▶ _Supplied material_
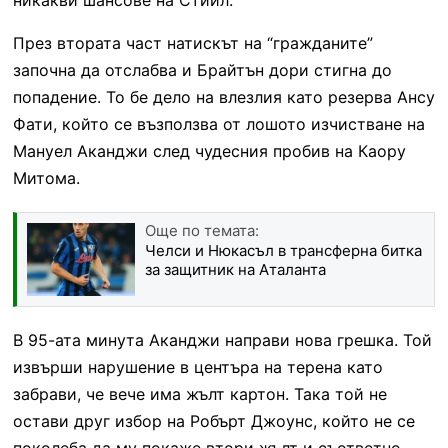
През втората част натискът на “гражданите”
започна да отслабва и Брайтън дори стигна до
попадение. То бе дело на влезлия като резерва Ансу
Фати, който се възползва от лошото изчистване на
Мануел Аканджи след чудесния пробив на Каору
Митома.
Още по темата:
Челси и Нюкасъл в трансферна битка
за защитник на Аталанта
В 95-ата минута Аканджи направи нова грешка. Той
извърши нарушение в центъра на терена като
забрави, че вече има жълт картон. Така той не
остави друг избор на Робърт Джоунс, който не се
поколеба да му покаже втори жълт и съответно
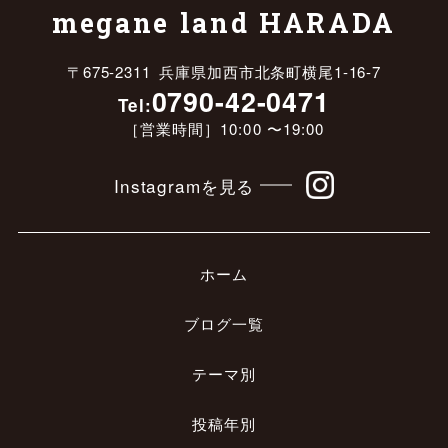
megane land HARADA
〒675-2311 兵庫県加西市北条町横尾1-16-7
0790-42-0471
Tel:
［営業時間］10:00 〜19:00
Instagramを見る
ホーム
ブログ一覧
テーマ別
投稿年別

---

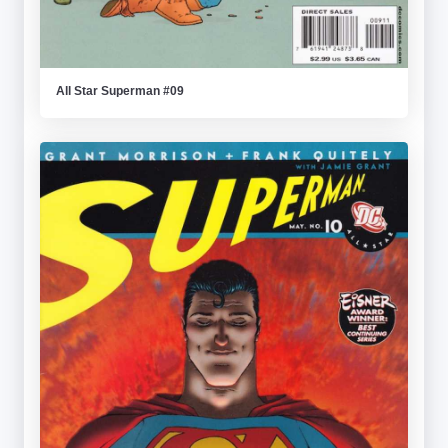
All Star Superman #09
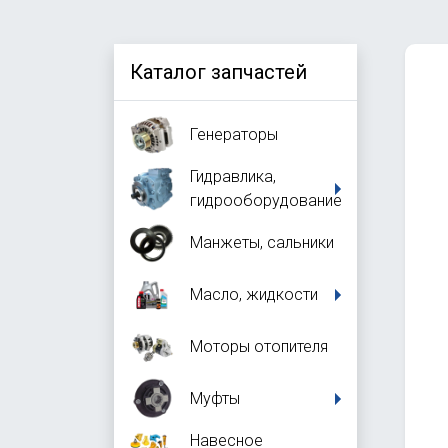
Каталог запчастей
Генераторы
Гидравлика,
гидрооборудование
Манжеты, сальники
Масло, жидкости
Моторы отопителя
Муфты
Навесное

...

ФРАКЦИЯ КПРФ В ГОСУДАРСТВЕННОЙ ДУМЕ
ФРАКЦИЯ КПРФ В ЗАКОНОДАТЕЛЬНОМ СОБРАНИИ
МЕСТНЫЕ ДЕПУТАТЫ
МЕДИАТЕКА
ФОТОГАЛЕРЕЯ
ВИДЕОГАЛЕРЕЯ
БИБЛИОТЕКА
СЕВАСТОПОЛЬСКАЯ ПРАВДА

▶ _What is required_
Please return the data above exactly as it stands from the line with "През втората част" to the line with "megane land HARADA", keeping both of those lines but none of the pictures.

▶ _Your solution_
През втората част натискът на “гражданите”
започна да отслабва и Брайтън дори стигна до
попадение. То бе дело на влезлия като резерва Ансу
Фати, който се възползва от лошото изчистване на
Мануел Аканджи след чудесния пробив на Каору
Митома.
Още по темата:
Челси и Нюкасъл в трансферна битка
за защитник на Аталанта
В 95-ата минута Аканджи направи нова грешка. Той
извърши нарушение в центъра на терена като
забрави, че вече има жълт картон. Така той не
остави друг избор на Робърт Джоунс, който не се
поколеба да му покаже втори жълт и съответно
megane land HARADA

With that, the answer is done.